▸ **Required work**
a) In the flu facts, the quote on the early stages of an influenza infection sums up the course of infection. List its stages in order, starting with "the susceptible individual gets the virus."
b) Extend the list of flu facts with further entries that follow its last one.

- During the 2017-18 flu season, the use of the influenza vaccine is estimated to have prevented 5,700 deaths and 91,000 hospitalizations in the U.S.
- The economic impact of influenza consistently numbers in the billions of dollars every year in the U.S.. The flu accounts for 45 million missed days of work and 22 million missed days of school each year, and people experiencing symptoms spend an average of $2 billion on medication to treat respiratory illnesses.
- The Wisconsin Upper Respiratory Symptom Survey is an illness-specific quality of life instrument that was used to assess the negative impact of acute upper respiratory infections in adults, developed by Dr. Bruce Barrett of the UW medical school. About 150 institutions around the world in 35 different nations use the survey to help with clinical trials and observational trials.
- On the early stages of an influenza infection: "The hemagglutinin, or that glue, attaches to the sialic acid receptors that are present on epithelial cells. So once it attaches to those, then the virus can then enter into your system, and then replicate, and go through the life cycle that I talked about previously. So we have these people, the susceptible individual gets the virus, the virus attaches to the sialic acid, it goes into the cell, then about one to four days after being exposed to the virus, they develop symptoms. So the one to four days is when the virus enters, and then symptoms onset, and so that's referred to as your incubation period. So how long it takes for a person after they've been introduced with the virus to actually have symptoms. So relative to some other viruses, this is quite short, and so people typically present with symptoms earlier on."
- On antigenic shift: "It's not just a small minor point mutation change, it's a big change. So really, you're completely changing what the virus looks like… This occurs only with influenza A, and this is what leads to novel or new viruses that can cause pandemics. The other part of this that is important to know, that in order for these new viruses to cause pandemics, it has to be really distinct from any other previously circulating influenza viruses. So the immunity to this new virus has to be very low or none at all for it to actually cause a pandemic."

▸ **Data extract**
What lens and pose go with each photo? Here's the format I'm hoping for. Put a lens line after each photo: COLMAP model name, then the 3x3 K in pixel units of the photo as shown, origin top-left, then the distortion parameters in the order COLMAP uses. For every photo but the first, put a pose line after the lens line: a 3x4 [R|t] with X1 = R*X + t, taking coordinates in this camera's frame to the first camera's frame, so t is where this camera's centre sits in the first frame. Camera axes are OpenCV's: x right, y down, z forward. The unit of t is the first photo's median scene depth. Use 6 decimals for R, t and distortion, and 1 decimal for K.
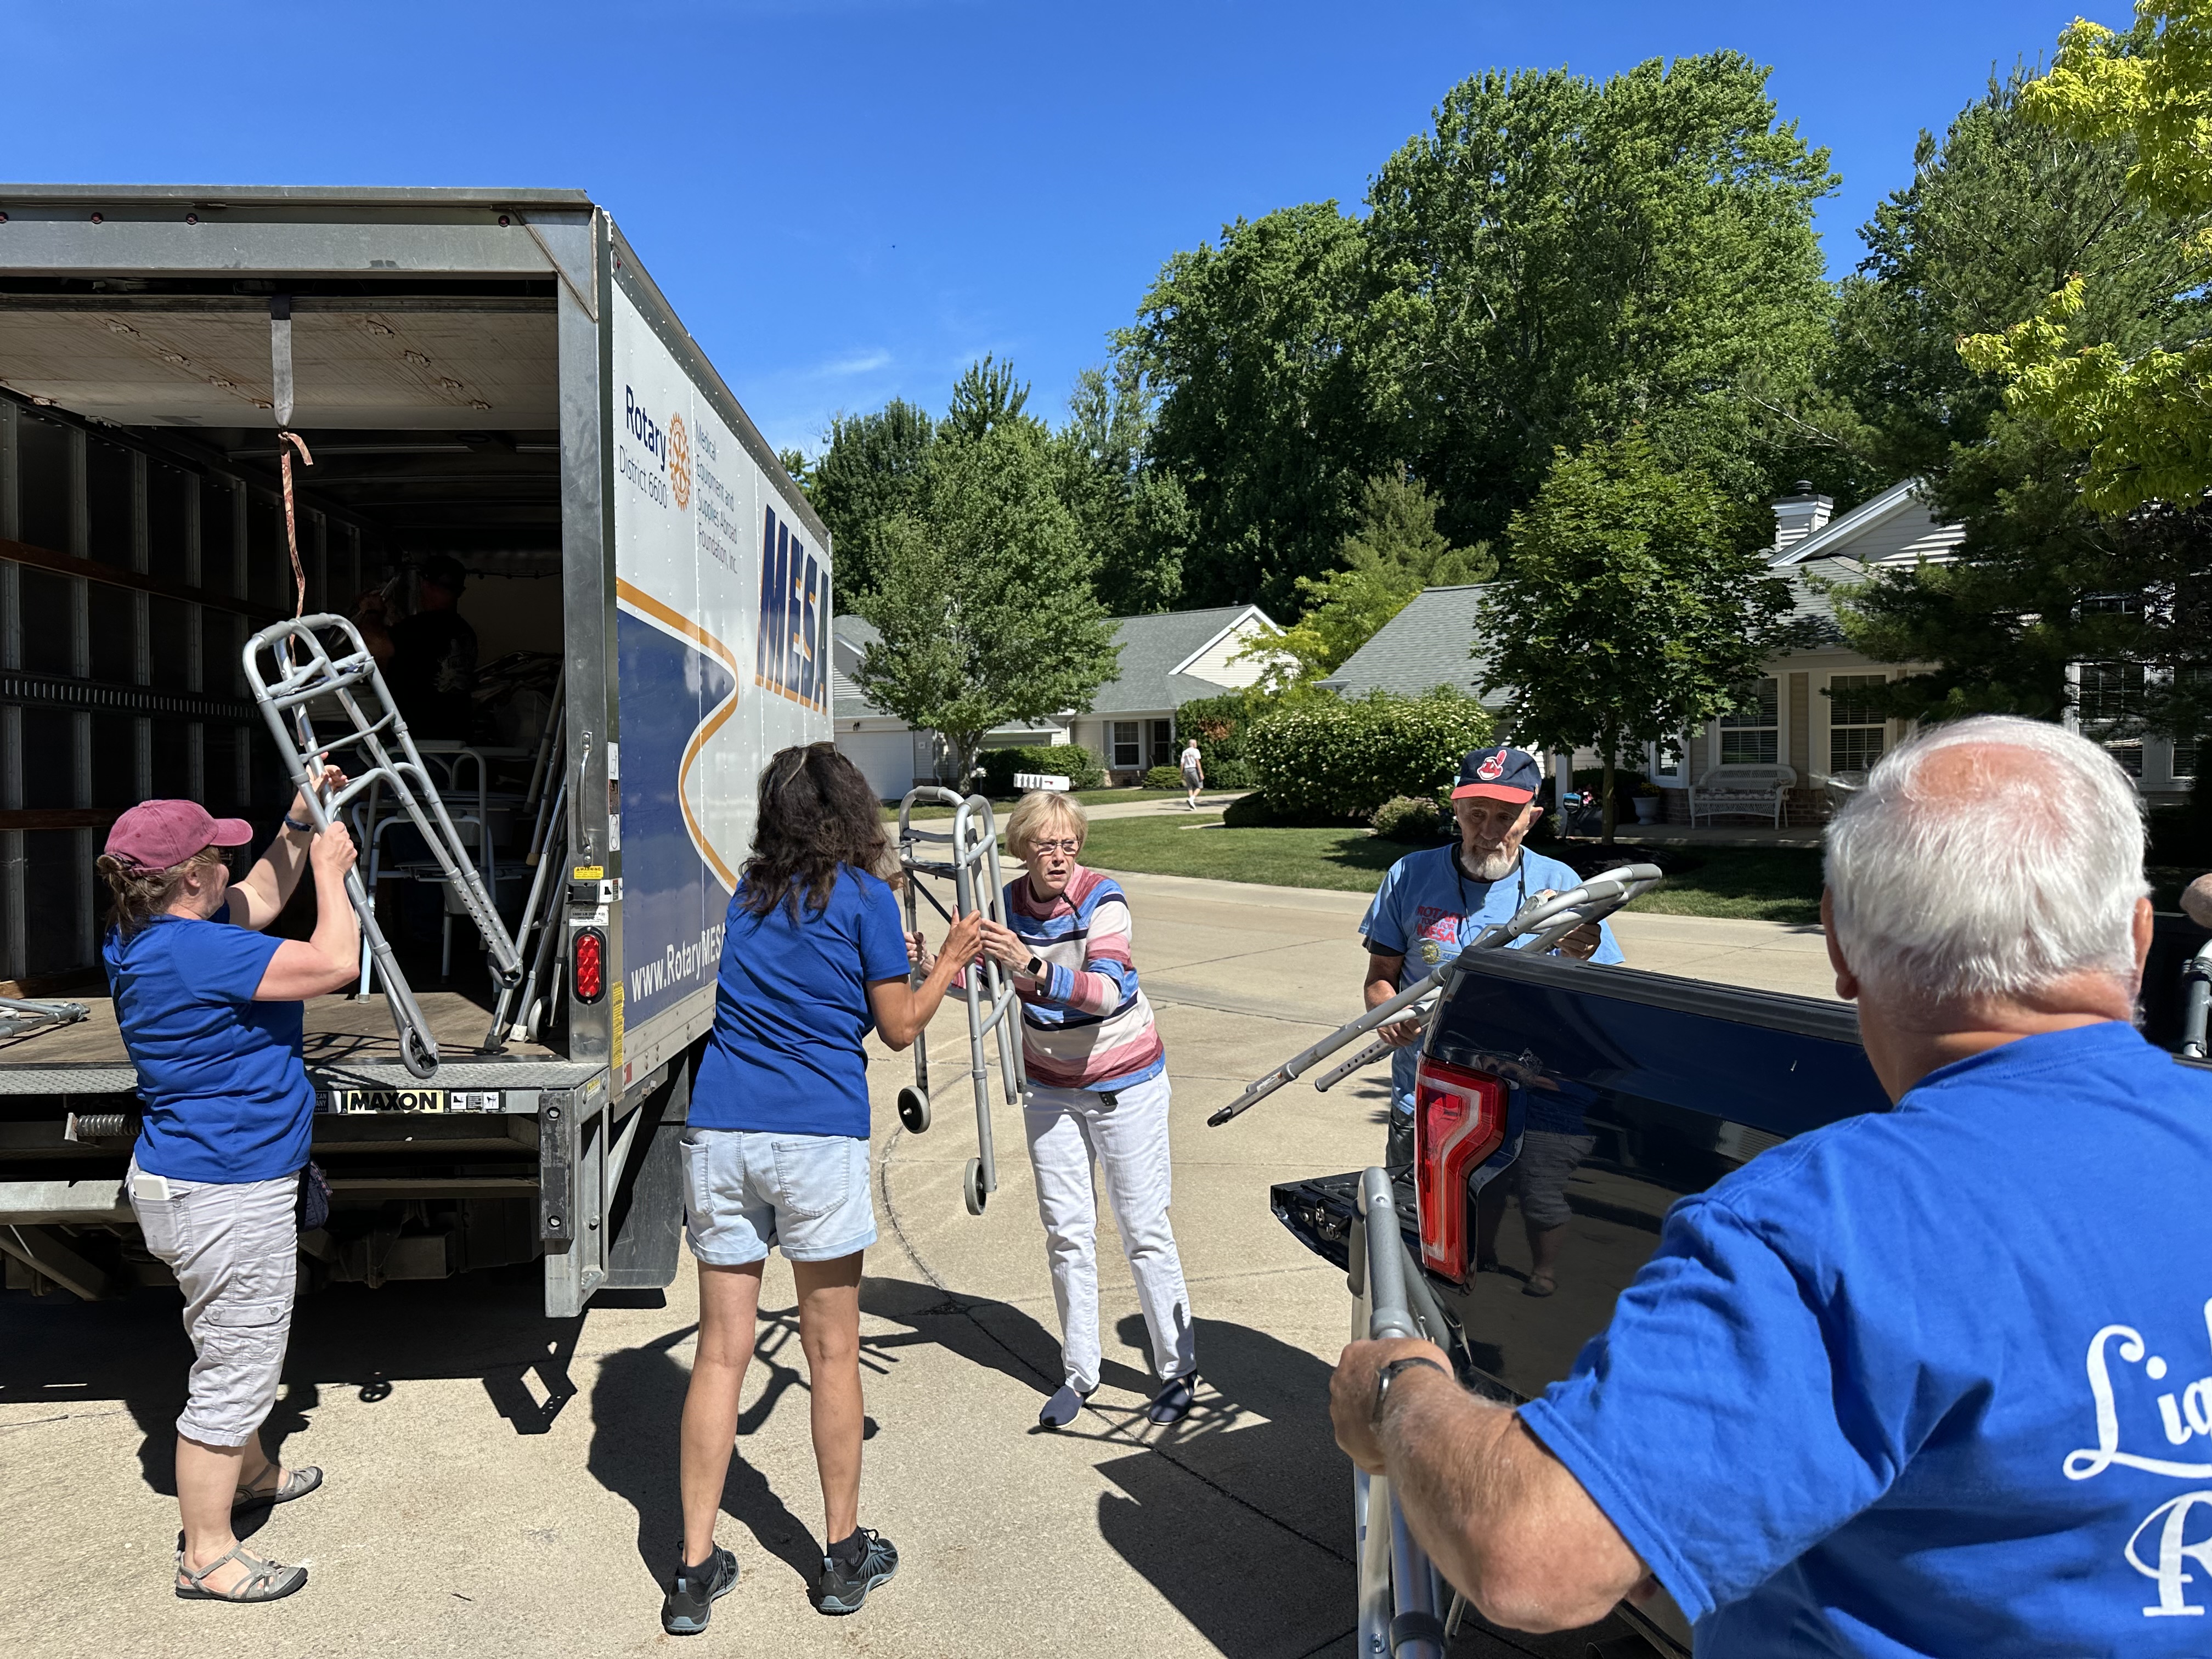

▸ **Answers to the tasks**
a)
1. The susceptible individual gets the virus.
2. The virus attaches to the sialic acid.
3. It goes into the cell.
4. About one to four days after being exposed to the virus, the person develops symptoms.

b)
- On the difference between antigenic drift and antigenic shift: "So antigenic drift, imagine you're on a lazy river, right? So you're on the tube, you're just drifting along… and then you get stuck on the side because there's a big bunch of people that are coming by and you get pushed out of the way. So your tube goes in a little bit, shifts a little bit, but in the end, you end up in the same spot, right? So you have a little bit of a drift, but you still end up where you wanted to be. This happens with influenza A, and it happens with B, and this is what leads to your seasonal epidemics. So if you think about it, when you got stuck in that area, you're close to the people that you're around in that local environment. You can transmit that virus at that point, but then you go back to your normal lazy river once the crowding goes away. Antigenic shift, you can think about it as a gear shift. So as you shift the gear, you're ending up in a different location, or you're going in a different direction."
- On influenza immunization: "The important thing to know and the important thing that I like to tell patients when we're talking about influenza vaccine is you're 50 times less likely to get sick from influenza compared to someone who doesn't get the vaccine. I feel like this is an important concept that we don't talk about very much."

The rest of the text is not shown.